Studio album by Quevedo
- Released: 24 April 2026
- Recorded: 2025
- Length: 56:00
- Labels: DQE; Rimas Entertainment;
- Producers: Quevedo; Garabatto; Kiddo; Izak BDP; Pana Ymb;

Quevedo chronology
| Buenas Noches (2024) | El Baifo (2026) |  |

Singles from El Baifo
- "Ni borracho" Released: 13 February 2026; "Scandic" Released: 20 March 2026; "La Graciosa" Released: 24 April 2026;

= El Baifo =

El Baifo is the third studio album by Spanish singer Quevedo. The album was released on 24 April 2026 through DQE and Rimas and produced by Quevedo himself along with his team. It contains 14 songs, including collaborations with other Canarian and international artists.

==Release and promotion==
On 29 January 2026, Quevedo posted a preview of "Ni borracho", the first single from El Baifo, on his social media. The song was released on 13 February of the same year along with its music video, inspired by Canarian culture and featuring artists such as Arístides Moreno, Lucho RK, and Efecto Pasillo, as well as well-known figures like physicist Javier Santaolalla and comedian Kike Pérez, among others. On 3 March, Quevedo appeared on a float inspired by the "Ni borracho" music video at the Carnival of Las Palmas in Las Palmas.

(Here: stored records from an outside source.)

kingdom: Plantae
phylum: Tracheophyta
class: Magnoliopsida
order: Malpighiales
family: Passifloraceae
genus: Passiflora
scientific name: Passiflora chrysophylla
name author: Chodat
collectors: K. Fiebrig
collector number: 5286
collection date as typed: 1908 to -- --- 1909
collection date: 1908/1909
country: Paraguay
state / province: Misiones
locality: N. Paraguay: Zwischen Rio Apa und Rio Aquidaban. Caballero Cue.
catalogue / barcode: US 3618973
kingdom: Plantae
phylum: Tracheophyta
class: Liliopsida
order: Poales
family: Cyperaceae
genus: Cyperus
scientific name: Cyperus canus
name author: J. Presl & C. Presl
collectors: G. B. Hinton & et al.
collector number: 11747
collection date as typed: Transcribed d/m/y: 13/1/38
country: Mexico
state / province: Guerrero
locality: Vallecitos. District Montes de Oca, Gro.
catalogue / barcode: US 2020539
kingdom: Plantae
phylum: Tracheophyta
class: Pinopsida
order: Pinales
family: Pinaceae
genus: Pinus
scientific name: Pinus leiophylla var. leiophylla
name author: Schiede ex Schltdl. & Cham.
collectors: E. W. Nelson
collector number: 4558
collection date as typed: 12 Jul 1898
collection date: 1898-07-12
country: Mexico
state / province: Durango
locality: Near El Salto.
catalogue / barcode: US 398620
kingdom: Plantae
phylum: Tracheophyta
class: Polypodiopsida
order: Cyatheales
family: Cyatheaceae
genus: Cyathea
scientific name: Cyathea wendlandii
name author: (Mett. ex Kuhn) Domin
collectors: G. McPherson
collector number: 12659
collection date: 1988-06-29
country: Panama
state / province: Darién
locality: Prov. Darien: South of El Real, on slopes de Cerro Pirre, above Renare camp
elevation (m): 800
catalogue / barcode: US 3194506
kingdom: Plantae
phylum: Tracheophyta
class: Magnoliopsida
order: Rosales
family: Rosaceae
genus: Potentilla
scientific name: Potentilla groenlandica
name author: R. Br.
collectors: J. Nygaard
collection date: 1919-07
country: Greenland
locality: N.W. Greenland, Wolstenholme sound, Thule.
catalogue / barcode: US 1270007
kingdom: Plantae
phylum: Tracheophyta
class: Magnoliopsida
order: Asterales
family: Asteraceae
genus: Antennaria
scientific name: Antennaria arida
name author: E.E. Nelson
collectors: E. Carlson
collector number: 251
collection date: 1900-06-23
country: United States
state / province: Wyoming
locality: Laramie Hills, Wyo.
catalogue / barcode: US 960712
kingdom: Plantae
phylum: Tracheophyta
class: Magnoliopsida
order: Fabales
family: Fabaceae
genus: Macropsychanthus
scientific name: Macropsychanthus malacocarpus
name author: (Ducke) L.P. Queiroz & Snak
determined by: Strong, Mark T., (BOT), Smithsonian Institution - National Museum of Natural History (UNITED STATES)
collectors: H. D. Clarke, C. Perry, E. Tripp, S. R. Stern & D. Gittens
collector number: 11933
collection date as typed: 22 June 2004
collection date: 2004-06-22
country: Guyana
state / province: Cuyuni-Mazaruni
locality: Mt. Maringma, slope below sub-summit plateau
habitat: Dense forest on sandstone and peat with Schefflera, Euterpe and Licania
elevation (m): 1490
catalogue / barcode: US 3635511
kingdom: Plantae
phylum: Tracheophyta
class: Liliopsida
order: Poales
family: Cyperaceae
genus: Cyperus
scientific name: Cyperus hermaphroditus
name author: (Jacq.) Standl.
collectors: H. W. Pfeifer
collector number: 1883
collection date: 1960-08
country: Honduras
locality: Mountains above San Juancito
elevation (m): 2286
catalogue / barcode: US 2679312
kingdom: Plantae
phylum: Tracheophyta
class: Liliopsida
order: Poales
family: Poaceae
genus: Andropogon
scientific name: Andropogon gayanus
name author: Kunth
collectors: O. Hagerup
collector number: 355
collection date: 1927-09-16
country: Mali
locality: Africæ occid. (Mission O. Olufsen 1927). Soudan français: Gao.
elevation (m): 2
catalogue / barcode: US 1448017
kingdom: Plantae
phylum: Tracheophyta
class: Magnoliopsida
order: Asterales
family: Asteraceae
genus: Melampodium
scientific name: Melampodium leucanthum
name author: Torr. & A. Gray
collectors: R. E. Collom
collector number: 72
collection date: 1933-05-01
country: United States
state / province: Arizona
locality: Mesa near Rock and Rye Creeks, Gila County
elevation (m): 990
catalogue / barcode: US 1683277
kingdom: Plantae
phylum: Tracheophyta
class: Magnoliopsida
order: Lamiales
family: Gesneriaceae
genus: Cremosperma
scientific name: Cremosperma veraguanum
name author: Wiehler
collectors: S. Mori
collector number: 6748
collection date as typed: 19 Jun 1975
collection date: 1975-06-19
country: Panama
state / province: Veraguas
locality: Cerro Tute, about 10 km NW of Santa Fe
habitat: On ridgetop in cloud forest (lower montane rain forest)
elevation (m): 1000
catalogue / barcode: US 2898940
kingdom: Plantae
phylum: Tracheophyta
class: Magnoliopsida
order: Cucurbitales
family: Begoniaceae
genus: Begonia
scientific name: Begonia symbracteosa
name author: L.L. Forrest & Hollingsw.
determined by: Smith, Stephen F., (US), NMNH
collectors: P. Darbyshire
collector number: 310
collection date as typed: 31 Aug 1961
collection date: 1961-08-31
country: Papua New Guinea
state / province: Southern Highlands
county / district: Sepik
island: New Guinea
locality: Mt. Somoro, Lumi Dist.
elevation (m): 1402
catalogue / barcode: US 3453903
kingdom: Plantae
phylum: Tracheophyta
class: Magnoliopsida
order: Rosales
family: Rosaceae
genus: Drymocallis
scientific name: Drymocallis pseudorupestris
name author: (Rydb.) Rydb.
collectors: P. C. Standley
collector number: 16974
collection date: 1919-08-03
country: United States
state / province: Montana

On March 17, Quevedo released a preview of his second single, "Scandic", a title that refers to the former Scandic nightclub in Gran Canaria. The song was finally released on 20 March. Its music video was filmed in various locations on the island of La Palma, such as Poris de la Candelaria and the Cumbre Vieja area.

On 6 April, an advertising banner was placed in the center of Madrid showing Quevedo holding a young goat, or "baifo" as it is called in the Canary Islands, alongside the different pronunciations of this word. Finally, on 21 April, he announced the album's release date at a drone show held on Las Canteras beach in Las Palmas.

"El Baifo" was released on 24 April and contains collaborations with Canarian bands such as Nueva Línea and Los Gofiones, Puerto Rican artists Elvis Crespo and Tony Tun Tun, and Canarian singers Lucho RK, La Pantera, and Juseph, with whom Quevedo had already collaborated on other occasions.

==Track listing==

El Baifo track listing
| No. | Title | Length |
|---|---|---|
| 1. | "Está en casa" | 2:12 |
| 2. | "Caprichoso" | 3:07 |
| 3. | "El Baifo" | 3:19 |
| 4. | "Gáldar" (with Tony Tun Tun) | 3:03 |
| 5. | "Scandic" | 3:01 |
| 6. | "Al Golpito" (with Nueva Línea) | 3:28 |
| 7. | "2010ypico" | 3:11 |
| 8. | "Algo va a pasar" (with La Pantera, Lucho RK and Juseph) | 4:08 |
| 9. | "Hookah y calor" | 3:03 |
| 10. | "Flakito" | 3:13 |
| 11. | "Mi balcón" | 4:16 |
| 12. | "La Graciosa" (with Elvis Crespo) | 4:18 |
| 13. | "Ni borracho" | 4:08 |
| 14. | "Hijo del Volcán" (with Los Gofiones) | 5:49 |
| Total length: |  | 56:00 |

==Charts==

Chart performance for El Baifo
| Chart (2026) | Peak position |
|---|---|
| Italian Albums (FIMI) | 25 |
| Portuguese Albums (AFP) | 37 |
| Spanish Albums (Promusicae) | 1 |
| Swiss Albums (Schweizer Hitparade) | 50 |

==Certifications==

Certifications
| Region | Certification | Certified units/sales |
| Spain (Promusicae) | 3× Platinum | 120,000^{‡} |
^{‡} Sales+streaming figures based on certification alone.